Voting Rights Act Escapes Absurd GOP Rebellion

More than forty years after hundreds of U.S. citizens paid for the Voting Rights Act with their blood in Selma, Montgomery, and Birmingham, thirty-three troglodytes in the House of Representatives still want to kill it. David Stout's story in the Times today gives far too much credit to the sponsors of four would-be poison pills disguised as amendments to the Voting Rights Act. One amendment would have reduced the life cycle of the Act from twenty-five years to ten (making it that much easier to eventually defeat); another would have removed the rule that ballots be printed bilingually when necessary; while the worst of them would have required the Justice Department to annually recertify the applicability of the Act to nine hundred districts across the country, rather than have those districts prove their own electoral fairness, a burden that would have decimated the ability of the Department of Justice to follow through on claims of infractions against the Act elsewhere.

Each was defeated, but not without hours of some of the worst posturing the floor of the House has seen this year. Georgia Republicans demanded, for example, that we "stop the insanity" of requiring local jurisdictions to print bilingual ballots, arguing that removing that portion of the law "would still allow local districts to print their own bilingual ballots if they want to; we just want the heavy hand of the federal government off our backs," while citing districts with low percentages of voters who request bilingual ballots as evidence that such ballots are unnecessary. This is a bit like arguing that we don't need federal laws requiring local police forces by saying "local jurisdictions can still have police forces if they want; we just don't think they should be mandatory."

When it comes to headlines, once again the Post triumphs over the Times. WaPo's "Voting Rights Act Elements Extended Despite GOP Infighting" appropriately highlights the fact that, as the accompanying story says, the Southern GOP "rebellion... threatened to become a political embarrassment." Compare to the Times' benign and nonthreatening "House Approves Renewal of Voting Rights Act."

The final paragraph of Stout's piece notes that,
One section [of the Voting Rights Act] requires a Justice Department review of any proposed changes to voting procedures to determine if they would be discriminatory.
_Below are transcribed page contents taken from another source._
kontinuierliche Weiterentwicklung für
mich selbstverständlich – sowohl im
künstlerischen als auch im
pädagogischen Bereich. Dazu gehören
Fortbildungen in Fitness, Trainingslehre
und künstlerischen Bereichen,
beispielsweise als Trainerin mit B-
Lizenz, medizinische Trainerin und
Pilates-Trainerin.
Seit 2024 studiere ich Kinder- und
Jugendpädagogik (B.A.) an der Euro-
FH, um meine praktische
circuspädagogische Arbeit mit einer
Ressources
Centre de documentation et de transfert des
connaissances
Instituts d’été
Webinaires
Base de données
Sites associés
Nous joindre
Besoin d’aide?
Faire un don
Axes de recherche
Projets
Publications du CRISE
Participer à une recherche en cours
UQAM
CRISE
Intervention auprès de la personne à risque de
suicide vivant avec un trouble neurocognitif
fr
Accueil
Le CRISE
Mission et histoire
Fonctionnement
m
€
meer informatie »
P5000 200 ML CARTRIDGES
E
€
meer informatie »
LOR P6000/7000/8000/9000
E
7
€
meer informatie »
Nine states, most of them in the South, and parts of seven others are covered by that "preclearance" requirement.
Southern Republicans have been hopping mad over this rule since it was established; hence the proposed amendment that would shift the burden of proof onto the federal government to prove that local election rules are unfair, rather than the other way around. But what neither Times reporter Stout nor the Southern cavemen masquerading as lawmakers are telling you is that the Voting Rights Act has a "bail out" provision, allowing these states to opt out of the preclearance requirement so long as no complaints are filed against them over a ten year period.